▶ _Text passage_
--------------------------------------------------
35 Debugging

How to identify the source of a problem.

35.0.1 Using tests/workflow.R

This script, along with model-specific settings files in the tests folder, provide a working example. From inside the tests folder, R CMD --vanilla -- --settings pecan.<model>.xml < workflow.R should work.

The next step is to add debugonce(<broken.function.name>) before running the test workflow.

This allows you can step through the function and evaluate the different objects as they are created and/or transformed.

See tests README for more information.

35.0.2 Useful scripts

The following scripts (in qaqc/vignettes identify, respectively:

  1. relationships among functions across packages
  2. function inputs and outputs (e.g. that will identify which functions and outputs are used in a workflow).
--------------------------------------------------
▶ _Collected material_

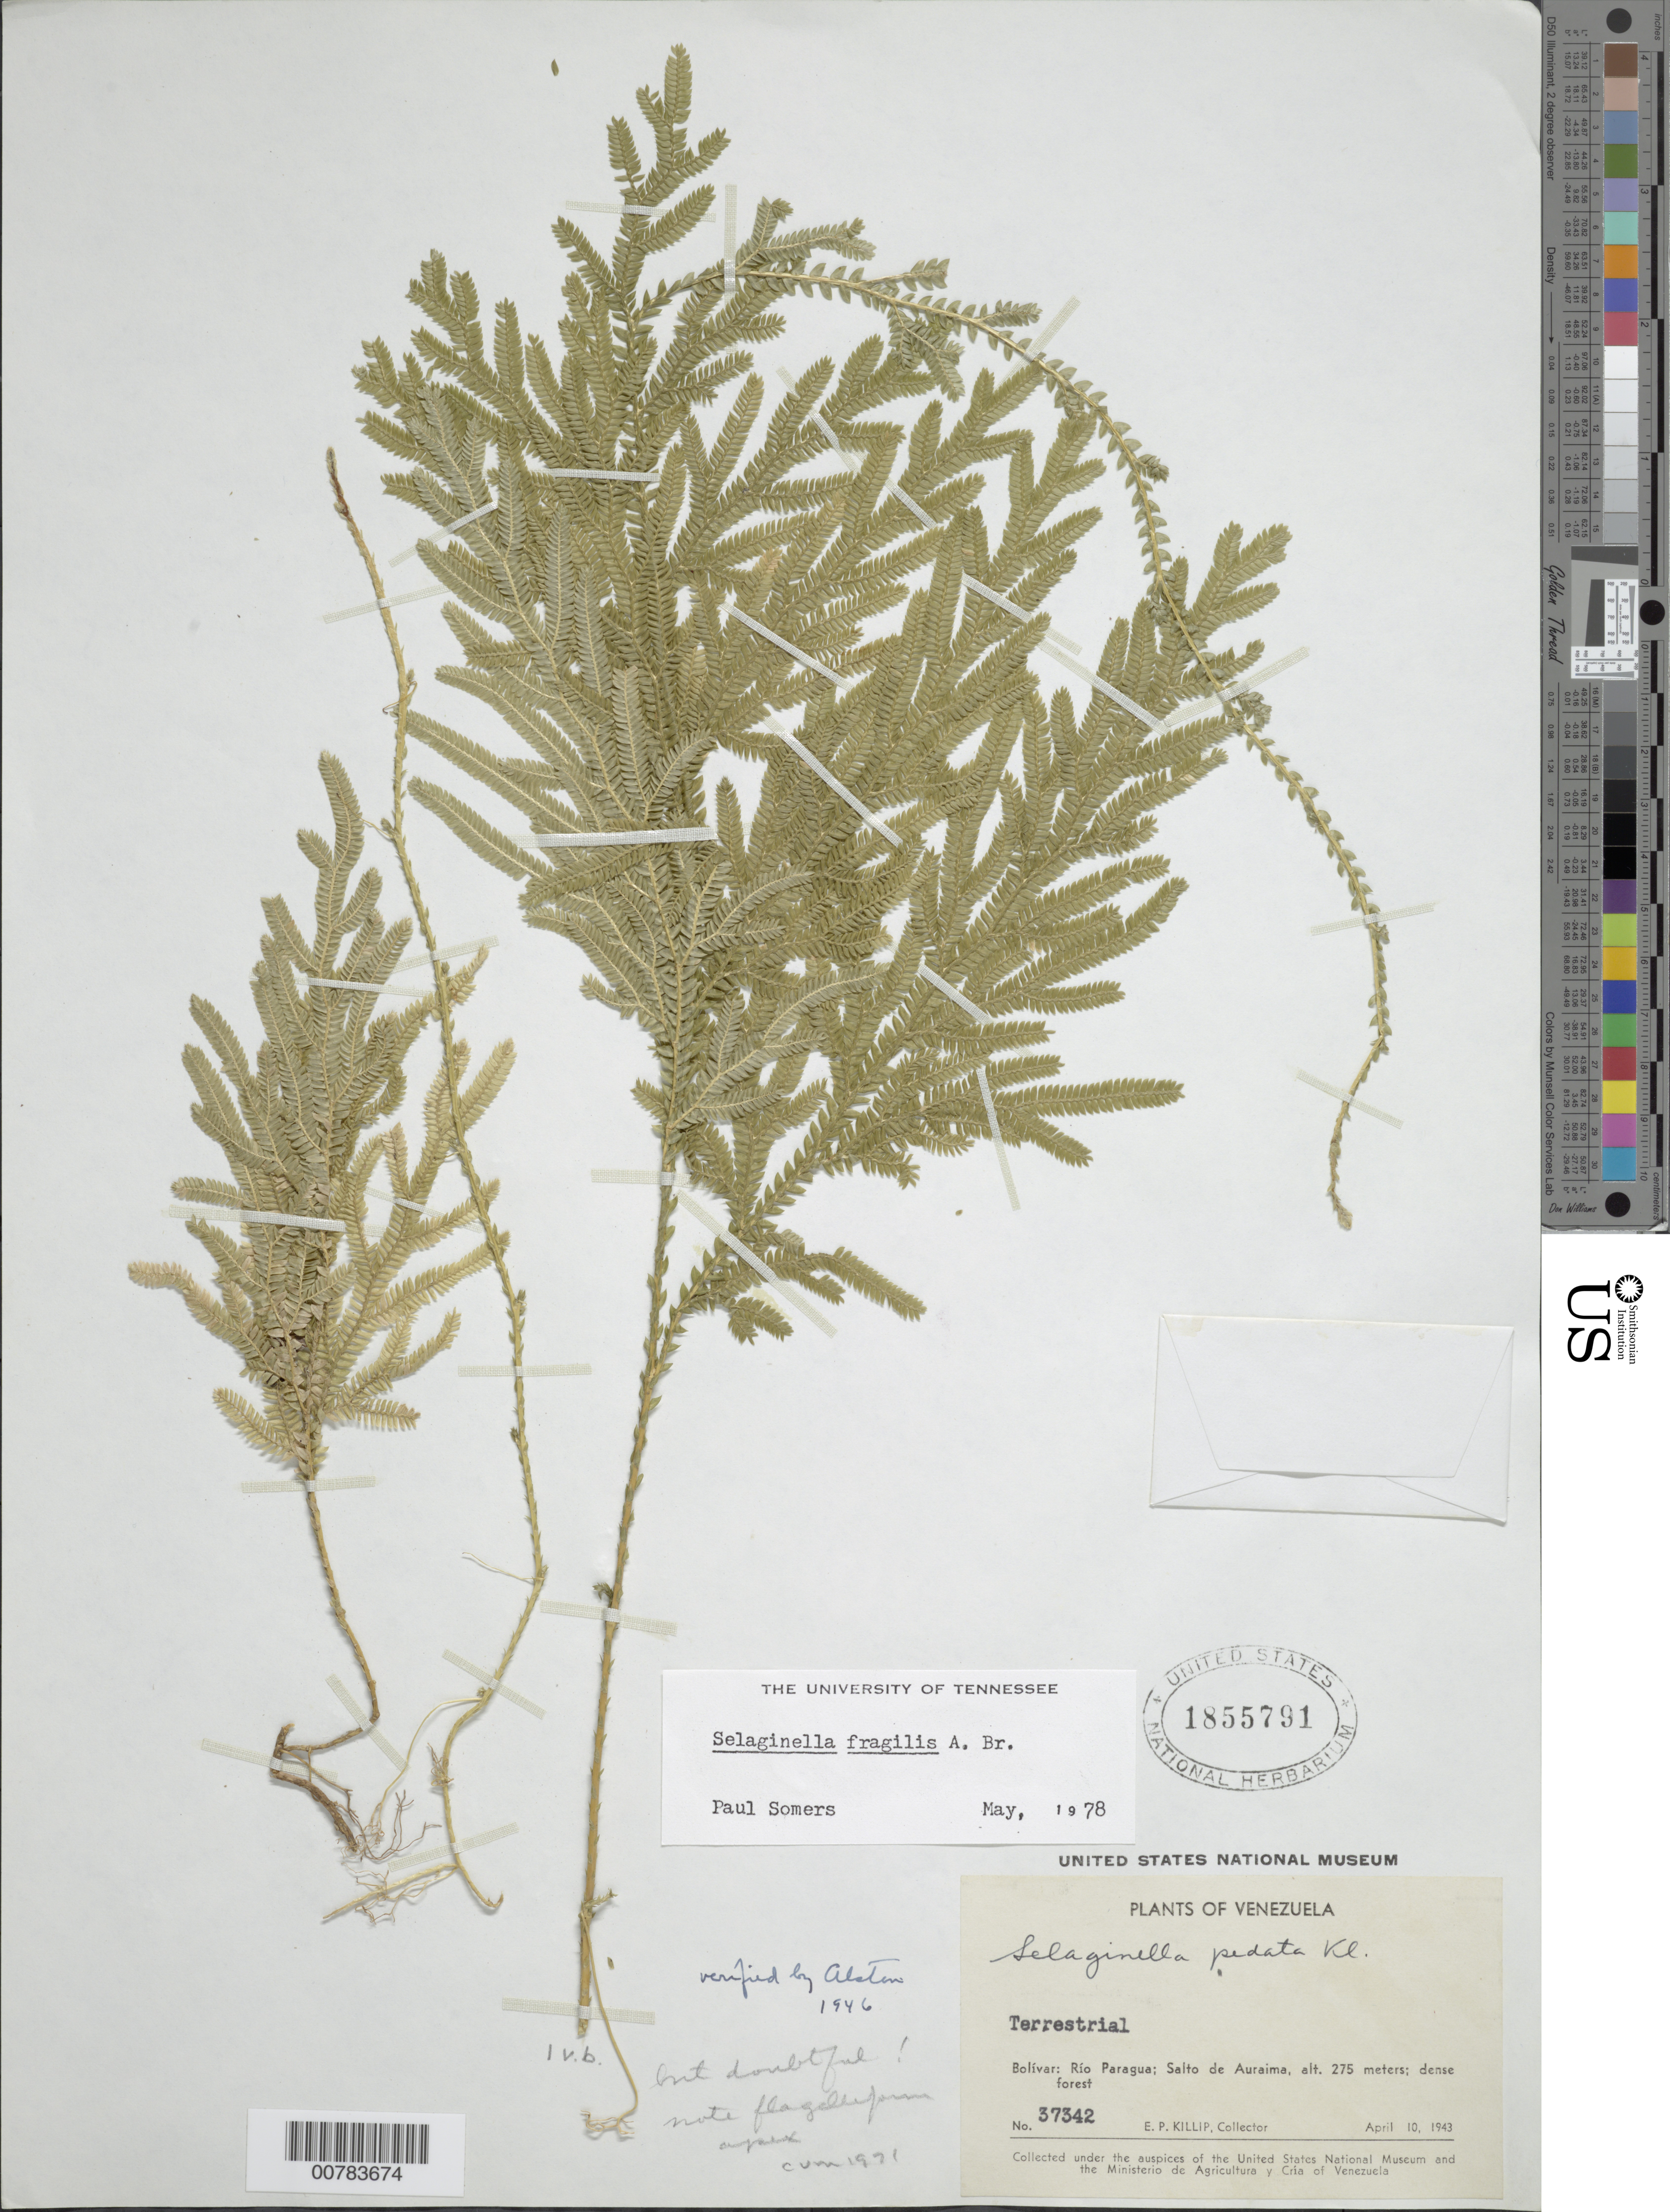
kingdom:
--------------------------------------------------
▶ _Job 1_
In the debugging page, what should be added before the test workflow is run?
▶ _Job 2_
Decide whether each statement agrees with the debugging page, answering yes or no and quoting the words of the page that settle it.
(a) The test workflow is meant to be run from inside the tests folder.
(b) The model-specific settings files are kept in the qaqc folder.
(c) The tests README is pointed to for more information.
▶ _Job 3_
Write what comes next in the debugging page, picking up after its last line.

▶ _Final result 1_
debugonce(<broken.function.name>)

▶ _Final result 2_
(a) Yes: "From inside the tests folder, R CMD --vanilla -- --settings pecan.<model>.xml < workflow.R should work."
(b) No: "model-specific settings files in the tests folder"
(c) Yes: "See tests README for more information."

▶ _Final result 3_
35.0.3 Debugging Shiny Apps

When developing shiny apps you can run the application from rstudio and place breakpoints int he code. To do this you will need to do the following steps first (already done on the VM) before starting rstudio: - echo “options(shiny.port = 6438)” >> ${HOME}/.Rprofile - echo “options(shiny.launch.browser = ‘FALSE’)” >> ${HOME}/.Rprofile

Next you will need to create a tunnel for port 6438 to the VM, which will be used to open the shiny app, the following command will creat this tunnel: ssh -l carya -p 6422 -L 6438:localhost:6438 localhost.

Now you can from rstudio run your application using shiny::runApp() and it will show the output from the application in your console. You can now place breakpoints and evaluate the output.

35.1 Troubleshooting PEcAn

35.1.1 Cookies and pecan web pages

You may need to disable cookies specifically for the pecan webserver in your browser. This shouldn’t be a problem running from the virtual machine, but your installation of php can include a ‘PHPSESSID’ that is quite long, and this can overflow the params field of the workflows table, depending on how long your hostname, model name, site name, etc are.

35.1.2 Warning: mkdir() [function.mkdir]: No such file or directory

If you are seeing: Warning: mkdir() [function.mkdir]: No such file or directory in /path/to/pecan/web/runpecan.php at line 169 it is because you have used a relative path for $output_folder in system.php.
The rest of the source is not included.